━━━━━ DATA FOR THIS EXERCISE ━━━━━
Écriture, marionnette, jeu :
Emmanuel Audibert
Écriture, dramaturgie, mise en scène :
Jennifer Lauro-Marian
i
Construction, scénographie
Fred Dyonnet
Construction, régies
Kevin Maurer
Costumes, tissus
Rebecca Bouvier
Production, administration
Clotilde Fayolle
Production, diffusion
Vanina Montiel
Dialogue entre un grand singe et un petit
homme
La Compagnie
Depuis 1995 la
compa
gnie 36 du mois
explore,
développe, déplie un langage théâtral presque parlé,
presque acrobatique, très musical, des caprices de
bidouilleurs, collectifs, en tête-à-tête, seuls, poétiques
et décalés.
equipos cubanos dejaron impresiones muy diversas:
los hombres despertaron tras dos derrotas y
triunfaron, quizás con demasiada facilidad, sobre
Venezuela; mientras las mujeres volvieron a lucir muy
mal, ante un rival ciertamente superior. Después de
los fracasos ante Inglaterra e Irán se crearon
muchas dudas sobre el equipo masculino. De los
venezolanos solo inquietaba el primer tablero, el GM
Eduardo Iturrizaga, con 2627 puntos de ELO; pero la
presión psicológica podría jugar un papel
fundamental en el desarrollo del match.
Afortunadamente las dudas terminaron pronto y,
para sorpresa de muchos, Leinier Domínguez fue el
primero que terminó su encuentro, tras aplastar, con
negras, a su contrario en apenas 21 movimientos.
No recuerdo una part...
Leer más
━━━━━
━━━━━ DATA FOR THIS EXERCISE ━━━━━
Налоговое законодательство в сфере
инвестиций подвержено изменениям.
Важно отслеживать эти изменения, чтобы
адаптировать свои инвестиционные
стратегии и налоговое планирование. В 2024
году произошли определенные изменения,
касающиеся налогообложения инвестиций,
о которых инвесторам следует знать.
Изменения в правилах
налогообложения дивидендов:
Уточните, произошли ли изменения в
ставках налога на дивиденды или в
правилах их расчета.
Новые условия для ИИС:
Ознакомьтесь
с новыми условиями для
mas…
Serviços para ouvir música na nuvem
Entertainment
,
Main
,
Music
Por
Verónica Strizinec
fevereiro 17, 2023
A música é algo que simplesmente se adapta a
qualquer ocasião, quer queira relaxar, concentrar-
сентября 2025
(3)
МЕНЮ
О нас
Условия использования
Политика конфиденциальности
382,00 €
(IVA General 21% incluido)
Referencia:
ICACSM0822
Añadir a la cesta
━━━━━
━━━━━ DATA FOR THIS EXERCISE ━━━━━
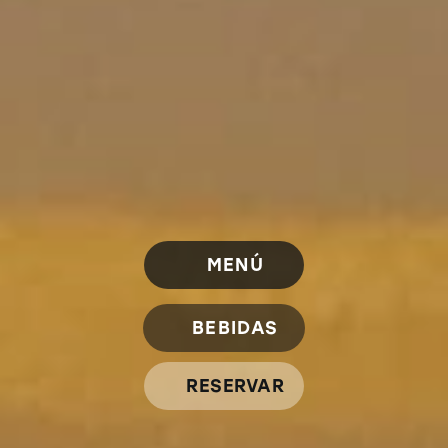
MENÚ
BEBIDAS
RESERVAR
━━━━━
Every line above from the line with "bidouilleurs, collectifs, en" to the line with "Venezuela; mientras las" is wanted, ends included; write them out exactly and add no other line.

bidouilleurs, collectifs, en tête-à-tête, seuls, poétiques
et décalés.
equipos cubanos dejaron impresiones muy diversas:
los hombres despertaron tras dos derrotas y
triunfaron, quizás con demasiada facilidad, sobre
Venezuela; mientras las mujeres volvieron a lucir muy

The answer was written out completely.